======== RECORDS FOR THE EXERCISE

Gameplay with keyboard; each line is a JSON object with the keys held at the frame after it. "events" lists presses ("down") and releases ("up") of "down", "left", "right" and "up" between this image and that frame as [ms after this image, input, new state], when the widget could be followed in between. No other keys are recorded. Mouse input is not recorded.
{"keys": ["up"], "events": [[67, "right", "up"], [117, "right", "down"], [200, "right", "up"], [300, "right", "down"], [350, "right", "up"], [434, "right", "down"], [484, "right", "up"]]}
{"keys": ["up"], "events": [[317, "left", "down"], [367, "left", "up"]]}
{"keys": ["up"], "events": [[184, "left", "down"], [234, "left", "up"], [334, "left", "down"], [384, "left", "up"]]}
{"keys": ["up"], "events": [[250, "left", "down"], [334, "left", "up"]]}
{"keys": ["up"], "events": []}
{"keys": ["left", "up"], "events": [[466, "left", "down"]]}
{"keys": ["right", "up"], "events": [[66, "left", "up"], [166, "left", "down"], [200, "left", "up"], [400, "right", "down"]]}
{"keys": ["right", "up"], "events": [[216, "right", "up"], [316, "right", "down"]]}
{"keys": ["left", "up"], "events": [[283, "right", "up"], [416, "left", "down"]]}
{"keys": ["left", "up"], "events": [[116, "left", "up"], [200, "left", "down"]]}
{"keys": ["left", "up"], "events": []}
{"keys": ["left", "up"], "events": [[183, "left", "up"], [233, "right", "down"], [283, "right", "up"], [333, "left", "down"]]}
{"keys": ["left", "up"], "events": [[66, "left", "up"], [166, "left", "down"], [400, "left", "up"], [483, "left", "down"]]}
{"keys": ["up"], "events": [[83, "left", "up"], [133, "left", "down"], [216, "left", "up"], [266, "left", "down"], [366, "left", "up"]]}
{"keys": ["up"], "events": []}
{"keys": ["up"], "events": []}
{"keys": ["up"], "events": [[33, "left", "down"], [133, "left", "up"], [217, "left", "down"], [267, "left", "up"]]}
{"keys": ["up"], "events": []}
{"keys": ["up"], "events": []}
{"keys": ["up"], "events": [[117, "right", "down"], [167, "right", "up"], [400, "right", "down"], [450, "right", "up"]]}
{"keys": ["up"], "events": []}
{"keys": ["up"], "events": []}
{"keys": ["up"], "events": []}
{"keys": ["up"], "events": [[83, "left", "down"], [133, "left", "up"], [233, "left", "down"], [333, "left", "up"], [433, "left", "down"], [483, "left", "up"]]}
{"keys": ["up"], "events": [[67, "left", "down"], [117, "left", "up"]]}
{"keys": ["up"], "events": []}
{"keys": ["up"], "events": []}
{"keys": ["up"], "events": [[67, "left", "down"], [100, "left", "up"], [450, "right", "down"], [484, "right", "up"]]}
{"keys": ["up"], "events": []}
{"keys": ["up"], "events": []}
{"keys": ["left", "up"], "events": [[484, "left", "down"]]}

================

| BRIEF |
Your task is to list each line of the records with the word "right".

| RESPONSE TO THE TASK |
Gameplay with keyboard; each line is a JSON object with the keys held at the frame after it. "events" lists presses ("down") and releases ("up") of "down", "left", "right" and "up" between this image and that frame as [ms after this image, input, new state], when the widget could be followed in between. No other keys are recorded. Mouse input is not recorded.
{"keys": ["up"], "events": [[67, "right", "up"], [117, "right", "down"], [200, "right", "up"], [300, "right", "down"], [350, "right", "up"], [434, "right", "down"], [484, "right", "up"]]}
{"keys": ["right", "up"], "events": [[66, "left", "up"], [166, "left", "down"], [200, "left", "up"], [400, "right", "down"]]}
{"keys": ["right", "up"], "events": [[216, "right", "up"], [316, "right", "down"]]}
{"keys": ["left", "up"], "events": [[283, "right", "up"], [416, "left", "down"]]}
{"keys": ["left", "up"], "events": [[183, "left", "up"], [233, "right", "down"], [283, "right", "up"], [333, "left", "down"]]}
{"keys": ["up"], "events": [[117, "right", "down"], [167, "right", "up"], [400, "right", "down"], [450, "right", "up"]]}
{"keys": ["up"], "events": [[67, "left", "down"], [100, "left", "up"], [450, "right", "down"], [484, "right", "up"]]}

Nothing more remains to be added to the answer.